Simply picking the best jockey in the race is not a sure-fire guarantee of winning the National. After all, Tony McCoy required 15 attempts before winning on Don’t Push It in 2010, while Jason Titley won on his first ride in the race aboard Royal Athlete in 1995. The key fact you want to be looking at when it comes to the jockey on board your selection is that they have not won the Grand National previously. Ruby Walsh is the only jockey in the past 20 years to have won the race more than once – on Papillon in 2000 (coincidentally on his first ride in the race) and Hedgehunter in 2005. Therefore, the likes of Richard Johnson and Sam Twiston-Davies are worth a look this year.

While you do not have to be Gold Cup class to win the Grand National, you cannot get away with just being a horse which can plod its way around the four-and-a-half mile course.

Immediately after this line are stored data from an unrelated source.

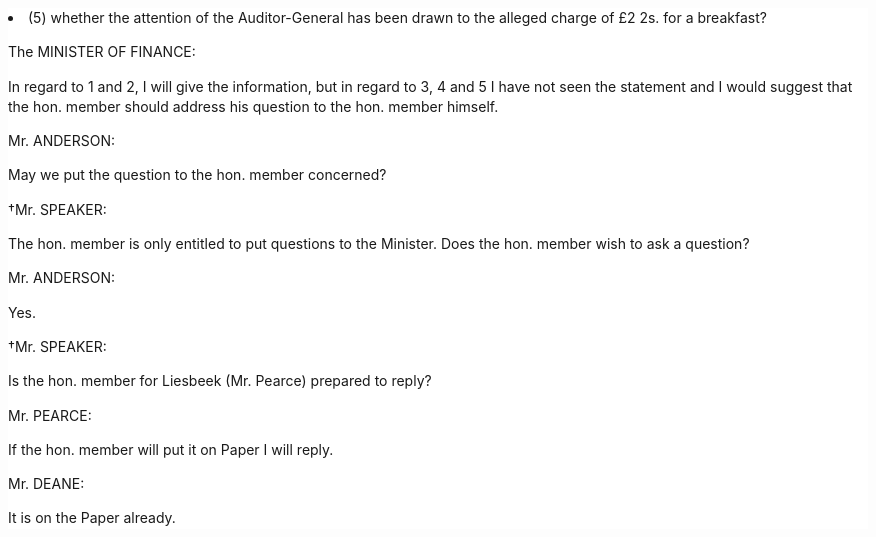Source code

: <li>(5) whether the attention of the Auditor-General has been drawn to the alleged charge of £2 2s. for a breakfast?</li></ol>

</question>

<answer by="#minister_of_finance" to="#anderson">

<from>The MINISTER OF FINANCE:</from>

<p>In regard to 1 and 2, I will give the information, but in regard to 3, 4 and 5 I have not seen the statement and I would suggest that the hon. member should address his question to the hon. member himself.</p>

</answer>

<question by="#anderson" to="#minister_of_finance">

<from>Mr. ANDERSON:</from>

<p>May we put the question to the hon. member concerned?</p>

</question>

<answer by="#speaker" to="#anderson">

<from>†Mr. SPEAKER:</from>

<p>The hon. member is only entitled to put questions to the Minister. Does the hon. member wish to ask a question?</p>

</answer>

<question by="#anderson" to="#speaker">

<from>Mr. ANDERSON:</from>

<p>Yes.</p>

</question>

<answer by="#speaker" to="#anderson">

<from>†Mr. SPEAKER:</from>

<p>Is the hon. member for Liesbeek (Mr. Pearce) prepared to reply?</p>

</answer>

<question by="#pearce" to="#minister_of_finance">

<from>Mr. PEARCE:</from>

<p>If the hon. member will put it on Paper I will reply.</p>

</question>

<question by="#deane" to="#minister_of_finance">

<from>Mr. DEANE:</from>

<p>It is on the Paper already.</p>

</question>

<question by="#marwick" to="#minister_of_finance">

On the day of the race, you want to be looking for a horse which has an official handicap rating of between 136 and 157. It is still quite a broad band to look at, and you will probably find that most of the field fall into this category. However, it can probably help you to eliminate a couple of horses at the top and bottom ends of the field.

Basically, if you are going to do two laps of Aintree then you are going to need a bit of stamina. The last horse to win the Grand National, which had not previously won over a distance of three miles or further, was Gay Trip in 1970. The Topham Chase, which is also run at the Grand National meeting, can be seen as a pointer to future National winners due to the experience over the fences. However, the Topham is run over a distance of almost two miles shorter than the National itself. Therefore, in addition to the obvious advantage of having won over the National fences, you do want to make sure the horse has also proved itself over a longer distance.

This follows a similar trend to the jockey stat. In the last 20 years, Nigel Twiston-Davies is the only trainer to have saddled more than one Grand National winner. He sent out Earth Summit to win in 1998 and then saw Bindaree storm home to land the 2002 renewal of the race. Nicky Henderson is the most high-profile current trainer to be without a Grand National winner and he has endured a mixed record with his runners in the race. Female trainers, meanwhile, have won two of the last six runners. Venetia Williams sent out Mon Mome to win at 100/1 in 2009 and Auroras Encore won for Sue Smith at 66/1 two years ago.

A horse’s official rating will contribute to the weight it will carry in the Grand National. And, as you might expect, it is not easy trying to lump a big weight over 30 fences and still have enough petrol in the tank for the two-furlong run to the finishing line. The only horse to have carried more than 11st 6lbs to victory in the National since 1957 is the legendary Red Rum, who achieved that feat in 1974 and 1977. In the past 32 years, only three horse have won with more than 11st on their backs – Hedgehunter in 2005, Don’t Push It in 2010 and Neptune Collonges in 2012.

There are also a couple of other factors worth considering when it comes to trying to uncover the identity of the Grand National winner.

A Grand National preparation which has consisted of a run over hurdles has been used by eight of the last 11 winners. Pineau De Re, the 2014 winner, will not run over fences at all this season until he returns to Aintree for the Grand National. A large reason for this is that trainers want to protect their horse’s handicap mark, with the National weights not usually released until around mid-February. A run or two over hurdles helps to blow the cobwebs away and keep a horse ticking over before the National. The 2011 winner Ballabriggs won a couple of novice hurdles before going on to Aintree glory.

You also want to go for a horse who is a generally sound jumper. Any horse which has fallen more than twice in its career is not one you can back with any great confidence in the National.

As mentioned at the start of the piece, there is still no guarantee that a horse who fits into all these trends will be the Grand National winner. However, you will likely find that the majority of the trends will be applicable to the horse who wins the 2017 Grand National.